(Multi-view scene photographs)
::::::::
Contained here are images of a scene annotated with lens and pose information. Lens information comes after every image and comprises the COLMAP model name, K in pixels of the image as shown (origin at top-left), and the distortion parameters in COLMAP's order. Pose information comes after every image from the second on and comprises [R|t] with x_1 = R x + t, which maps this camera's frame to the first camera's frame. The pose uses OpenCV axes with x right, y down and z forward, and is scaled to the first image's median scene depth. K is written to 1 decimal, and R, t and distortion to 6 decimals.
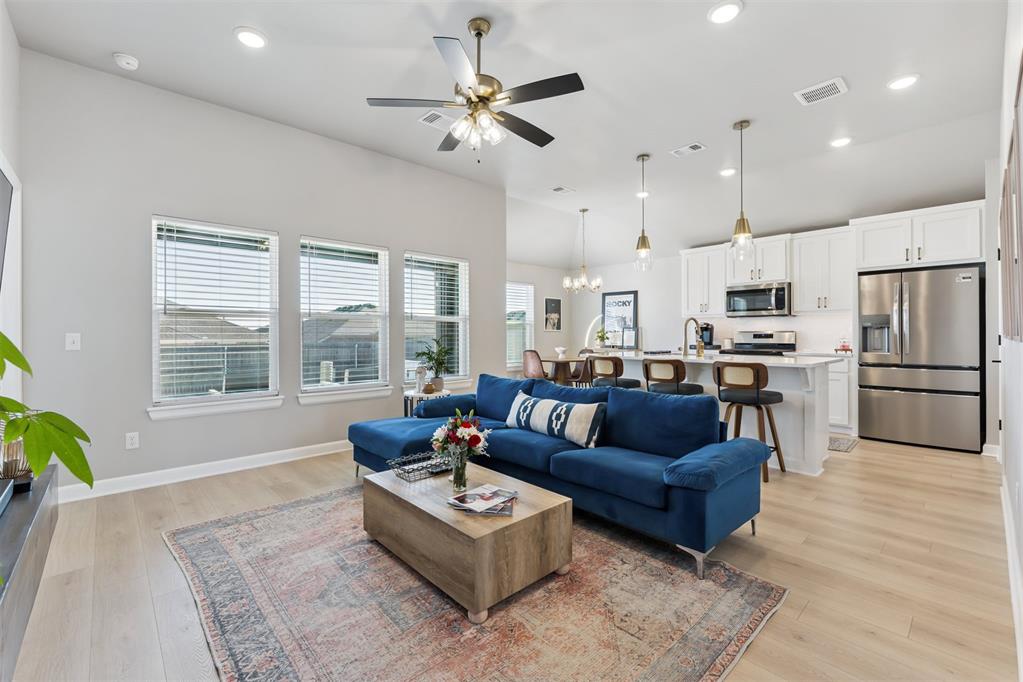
lens RADIAL K [[435.5, 0, 498.2], [0, 435.5, 334.2], [0, 0, 1]] dist [-0.001549, -0.000506]
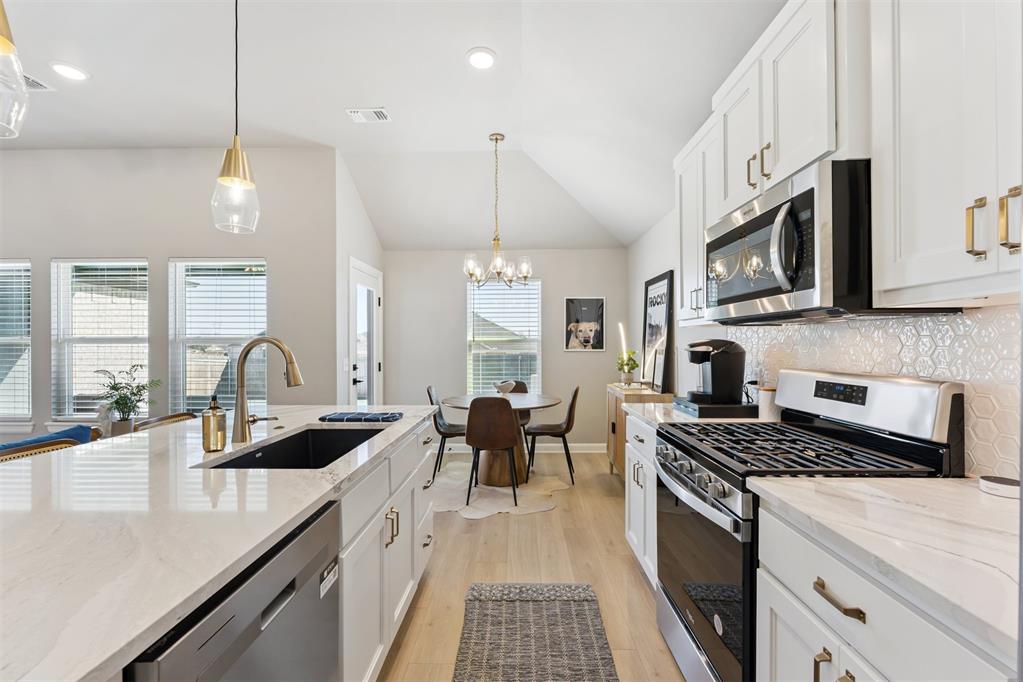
lens RADIAL K [[435.5, 0, 510.6], [0, 435.5, 344.6], [0, 0, 1]] dist [-0.001549, -0.000506]
pose [[0.746407, -0.001888, -0.665487, 0.627129], [0.005462, 0.999980, 0.003288, -0.026431], [0.665467, -0.006089, 0.746403, 0.655359]]
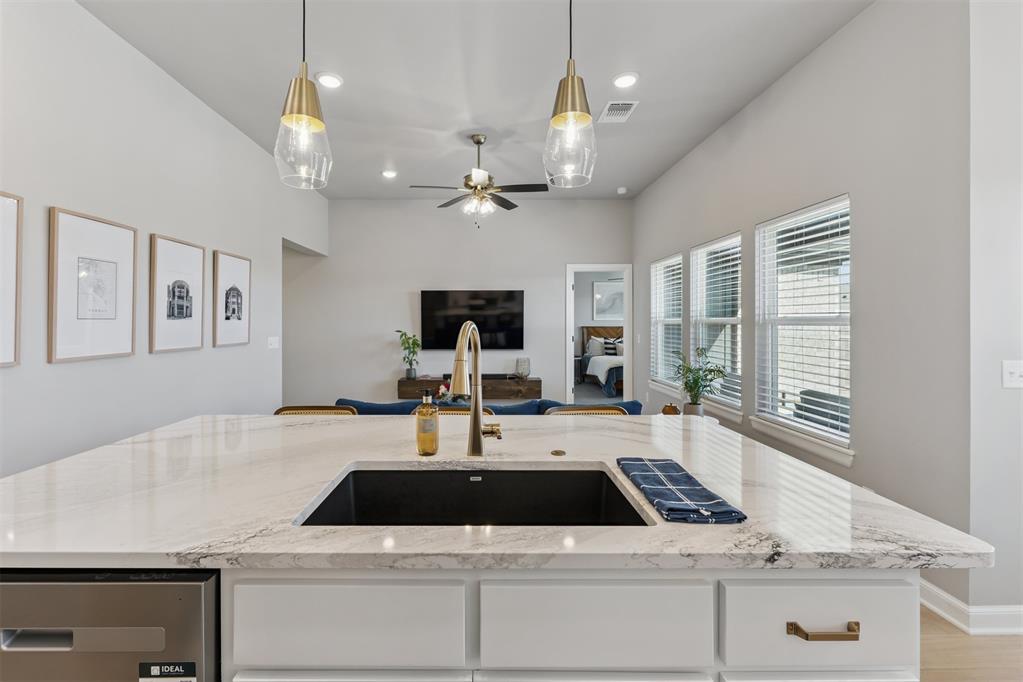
lens RADIAL K [[435.5, 0, 476.0], [0, 435.5, 325.6], [0, 0, 1]] dist [-0.001549, -0.000506]
pose [[-0.654842, 0.002713, -0.755761, 0.488446], [-0.004500, 0.999962, 0.007489, -0.029865], [0.755752, 0.008305, -0.654805, 0.876666]]
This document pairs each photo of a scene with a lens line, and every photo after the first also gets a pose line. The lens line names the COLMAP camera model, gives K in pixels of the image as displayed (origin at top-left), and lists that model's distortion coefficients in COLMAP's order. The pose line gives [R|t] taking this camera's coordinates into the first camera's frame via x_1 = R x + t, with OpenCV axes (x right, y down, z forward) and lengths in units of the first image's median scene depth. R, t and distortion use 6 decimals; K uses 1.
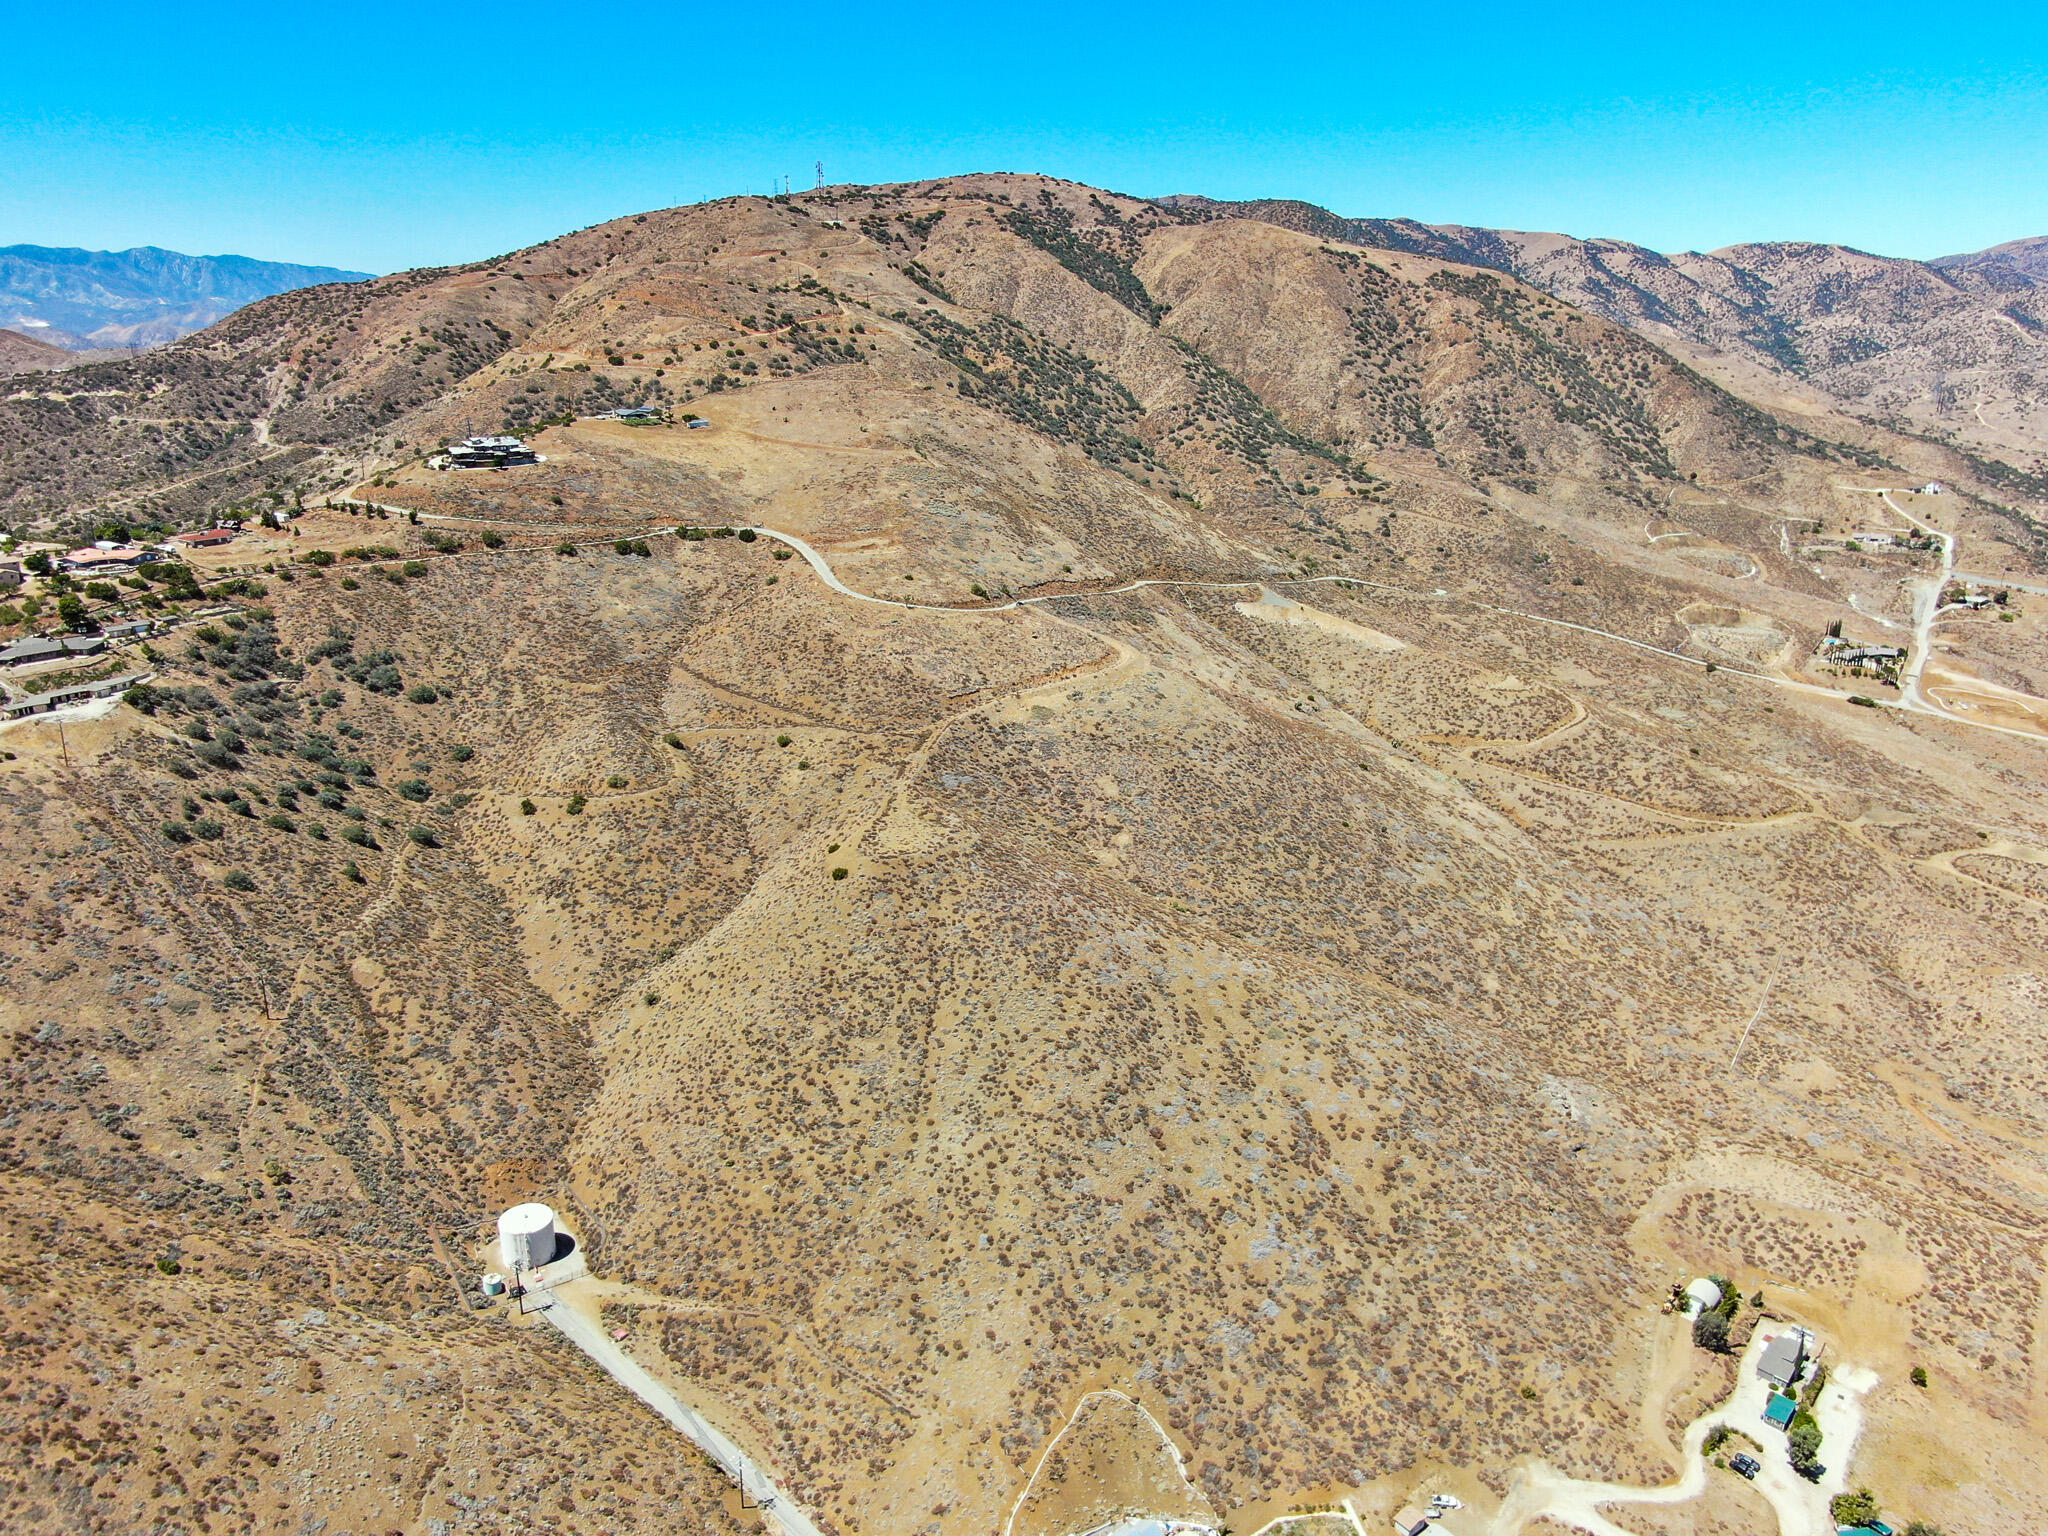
::::::::
• Exercise: Give the data again exactly. Keep the images out.

• Result for this task:
Contained here are images of a scene annotated with lens and pose information. Lens information comes after every image and comprises the COLMAP model name, K in pixels of the image as shown (origin at top-left), and the distortion parameters in COLMAP's order. Pose information comes after every image from the second on and comprises [R|t] with x_1 = R x + t, which maps this camera's frame to the first camera's frame. The pose uses OpenCV axes with x right, y down and z forward, and is scaled to the first image's median scene depth. K is written to 1 decimal, and R, t and distortion to 6 decimals.
lens RADIAL K [[435.5, 0, 498.2], [0, 435.5, 334.2], [0, 0, 1]] dist [-0.001549, -0.000506]
lens RADIAL K [[435.5, 0, 510.6], [0, 435.5, 344.6], [0, 0, 1]] dist [-0.001549, -0.000506]
pose [[0.746407, -0.001888, -0.665487, 0.627129], [0.005462, 0.999980, 0.003288, -0.026431], [0.665467, -0.006089, 0.746403, 0.655359]]
lens RADIAL K [[435.5, 0, 476.0], [0, 435.5, 325.6], [0, 0, 1]] dist [-0.001549, -0.000506]
pose [[-0.654842, 0.002713, -0.755761, 0.488446], [-0.004500, 0.999962, 0.007489, -0.029865], [0.755752, 0.008305, -0.654805, 0.876666]]
This document pairs each photo of a scene with a lens line, and every photo after the first also gets a pose line. The lens line names the COLMAP camera model, gives K in pixels of the image as displayed (origin at top-left), and lists that model's distortion coefficients in COLMAP's order. The pose line gives [R|t] taking this camera's coordinates into the first camera's frame via x_1 = R x + t, with OpenCV axes (x right, y down, z forward) and lengths in units of the first image's median scene depth. R, t and distortion use 6 decimals; K uses 1.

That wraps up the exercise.